The most common uses include:

  • Marketing and advertising
  • Customer service
  • Data processing
  • Scheduling
  • Accounting assistance
  • Invoice management

Intuit also found businesses using AI were more likely to report hiring growth than workforce reductions. The company says small businesses increasingly see AI as a “productivity multiplier” rather than a replacement for employees.

That’s an important distinction because many workers fear AI will eliminate jobs altogether.

Instead, the report suggests most entrepreneurs are using AI to handle repetitive administrative work so they can focus on sales, operations, or customer relationships.

For small business owners working long hours, especially family-run businesses common across Latino communities in Southern California, saving even five to 10 hours per week can have real economic value.

Why This Matters for Latino Entrepreneurs in California

California has more Latino-owned businesses than any other state. Many are small operations with limited staff, thin margins, and little time to learn new technology systems.

That creates both opportunity and risk.

AI tools can help smaller businesses compete with larger companies by automating bookkeeping, creating marketing content, translating customer communications, analyzing expenses, or managing appointments.

But entrepreneurs without strong digital skills, reliable broadband access, or time to experiment may struggle to keep up as competitors adopt AI faster.

The QuickBooks data also found growth-focused businesses are more than twice as likely to invest in dedicated AI tools compared to businesses focused mainly on stability.

That could widen gaps between businesses already positioned to scale and smaller neighborhood operators still recovering from inflation, higher rents, and labor costs.

In Los Angeles, where many immigrant and first-generation entrepreneurs operate cash-sensitive businesses, cost and trust remain major barriers to adoption.

One of the report’s most surprising findings is that business owners did not identify price as the biggest obstacle to AI adoption.

Instead, the top concerns were:

  • Privacy and security
  • Fear of errors
  • Uncertainty about what AI can actually do

Those concerns are real.

Online discussions among QuickBooks users show some business owners remain skeptical about AI accuracy and data privacy. Some users report AI-generated accounting mistakes or concerns about sensitive financial data handling.

Experts say this reflects a broader reality of AI adoption in 2026: many businesses are still learning which tools genuinely improve operations and which create more work.

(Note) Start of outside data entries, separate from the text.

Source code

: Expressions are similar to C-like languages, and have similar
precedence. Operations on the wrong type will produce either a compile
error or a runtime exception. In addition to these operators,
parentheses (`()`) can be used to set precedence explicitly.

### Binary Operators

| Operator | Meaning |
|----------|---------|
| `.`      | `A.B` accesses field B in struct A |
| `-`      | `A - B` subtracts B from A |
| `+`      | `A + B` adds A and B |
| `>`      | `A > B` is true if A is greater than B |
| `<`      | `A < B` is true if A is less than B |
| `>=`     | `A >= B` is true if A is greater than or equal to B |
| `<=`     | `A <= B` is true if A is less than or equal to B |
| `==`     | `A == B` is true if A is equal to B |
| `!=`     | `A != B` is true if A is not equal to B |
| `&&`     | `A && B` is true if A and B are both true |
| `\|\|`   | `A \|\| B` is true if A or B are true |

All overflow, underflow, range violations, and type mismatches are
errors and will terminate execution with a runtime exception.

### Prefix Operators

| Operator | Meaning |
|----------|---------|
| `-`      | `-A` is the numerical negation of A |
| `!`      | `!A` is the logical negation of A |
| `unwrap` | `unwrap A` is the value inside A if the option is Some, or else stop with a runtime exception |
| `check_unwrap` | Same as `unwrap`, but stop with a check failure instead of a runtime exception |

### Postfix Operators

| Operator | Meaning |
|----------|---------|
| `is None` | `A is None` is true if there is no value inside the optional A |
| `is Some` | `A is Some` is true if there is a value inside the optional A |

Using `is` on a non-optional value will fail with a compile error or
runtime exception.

What Small Businesses Are Actually Using AI For

The report found businesses are most comfortable using AI in areas where repetitive tasks consume time.

Examples include:

  • Writing social media posts
  • Answering customer questions
  • Organizing receipts and expenses
  • Drafting invoices
  • Scheduling appointments
  • Translating content
  • Summarizing reports

Human judgment still dominates areas involving hiring, legal decisions, taxes, and major financial strategy.

That pattern could be especially important for Latino-owned businesses where customer relationships, bilingual communication, and trust remain central to growth.

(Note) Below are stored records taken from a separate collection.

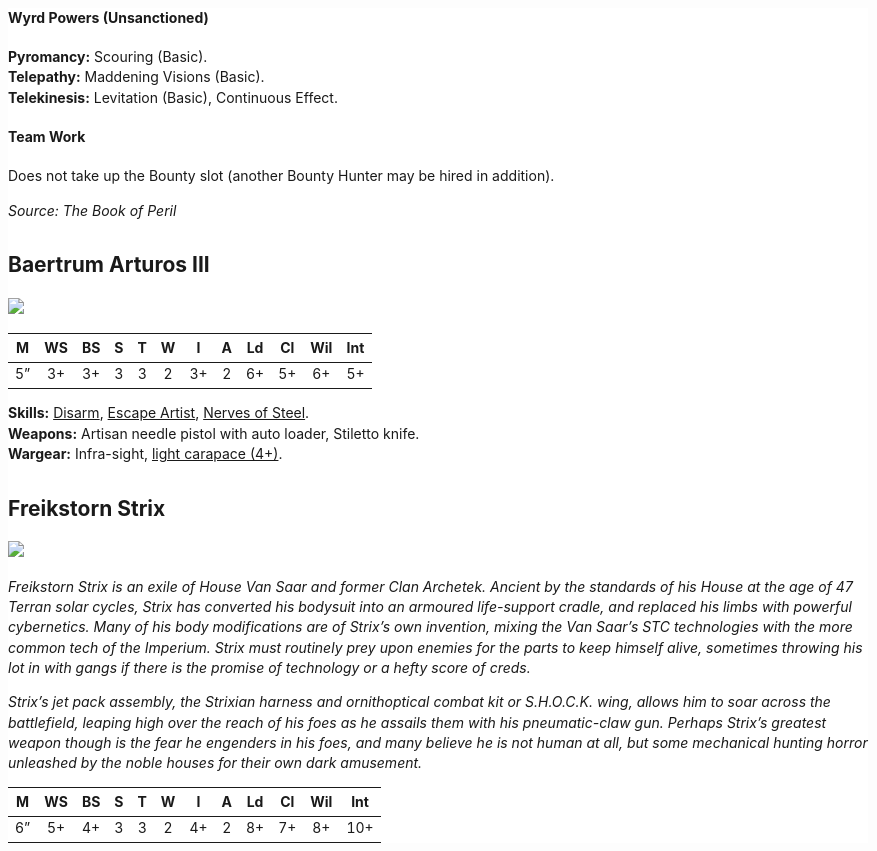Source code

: #### Wyrd Powers (Unsanctioned)

**Pyromancy:** Scouring (Basic).  
**Telepathy:** Maddening Visions (Basic).  
**Telekinesis:** Levitation (Basic), Continuous Effect.

#### Team Work

Does not take up the Bounty slot (another Bounty Hunter may be hired in addition).

_Source: The Book of Peril_

</FighterCard>

<FighterCard cost="290">

## Baertrum Arturos III

![](baertrum-arturos.jpg)

|  M  | WS  | BS  |  S  |  T  |  W  |  I  |  A  | Ld  | Cl  | Wil | Int |
| :-: | :-: | :-: | :-: | :-: | :-: | :-: | :-: | :-: | :-: | :-: | :-: |
| 5”  | 3+  | 3+  |  3  |  3  |  2  | 3+  |  2  | 6+  | 5+  | 6+  | 5+  |

**Skills:** [Disarm](/docs/gang-fighters-and-their-weaponry/skills/#3-disarm), [Escape Artist](/docs/gang-fighters-and-their-weaponry/skills/#2-escape-artist), [Nerves of Steel](/docs/gang-fighters-and-their-weaponry/skills/#4-nerves-of-steel).  
**Weapons:** Artisan needle pistol with auto loader, Stiletto knife.  
**Wargear:** Infra-sight, [light carapace (4+)](/docs/armoury/armour#carapace).

</FighterCard>

<FighterCard cost="290">

## Freikstorn Strix

![](freikstorn-strix.jpg)

_Freikstorn Strix is an exile of House Van Saar and former Clan Archetek. Ancient by the standards of his House at the age of 47 Terran solar cycles, Strix has converted his bodysuit into an armoured life-support cradle, and replaced his limbs with powerful cybernetics. Many of his body modifications are of Strix’s own invention, mixing the Van Saar’s STC technologies with the more common tech of the Imperium. Strix must routinely prey upon enemies for the parts to keep himself alive, sometimes throwing his lot in with gangs if there is the promise of technology or a hefty score of creds._

_Strix’s jet pack assembly, the Strixian harness and ornithoptical combat kit or S.H.O.C.K. wing, allows him to soar across the battlefield, leaping high over the reach of his foes as he assails them with his pneumatic-claw gun. Perhaps Strix’s greatest weapon though is the fear he engenders in his foes, and many believe he is not human at all, but some mechanical hunting horror unleashed by the noble houses for their own dark amusement._

|  M  | WS  | BS  |  S  |  T  |  W  |  I  |  A  | Ld  | Cl  | Wil | Int |
| :-: | :-: | :-: | :-: | :-: | :-: | :-: | :-: | :-: | :-: | :-: | :-: |
| 6”  | 5+  | 4+  |  3  |  3  |  2  | 4+  |  2  | 8+  | 7+  | 8+  | 10+ |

California’s small business economy is likely entering a major transition period where AI literacy becomes increasingly tied to competitiveness.

Community colleges, workforce programs, chambers of commerce, and Latino business organizations may soon face growing pressure to provide AI training tailored to small businesses, not just tech companies.

Public policy questions are also emerging:

  • Will smaller businesses receive support adapting to AI?
  • Will immigrant entrepreneurs have equal access to training?
  • How will schools prepare younger workers for AI-assisted jobs?
  • Will AI deepen economic inequality between businesses?

For now, one message from the report stands out clearly: AI adoption among small businesses is no longer experimental.

The businesses learning how to use these tools effectively today may gain a significant advantage over competitors still waiting to see whether AI matters.

In California’s increasingly expensive economy, many small business owners may soon feel they cannot afford to ignore it.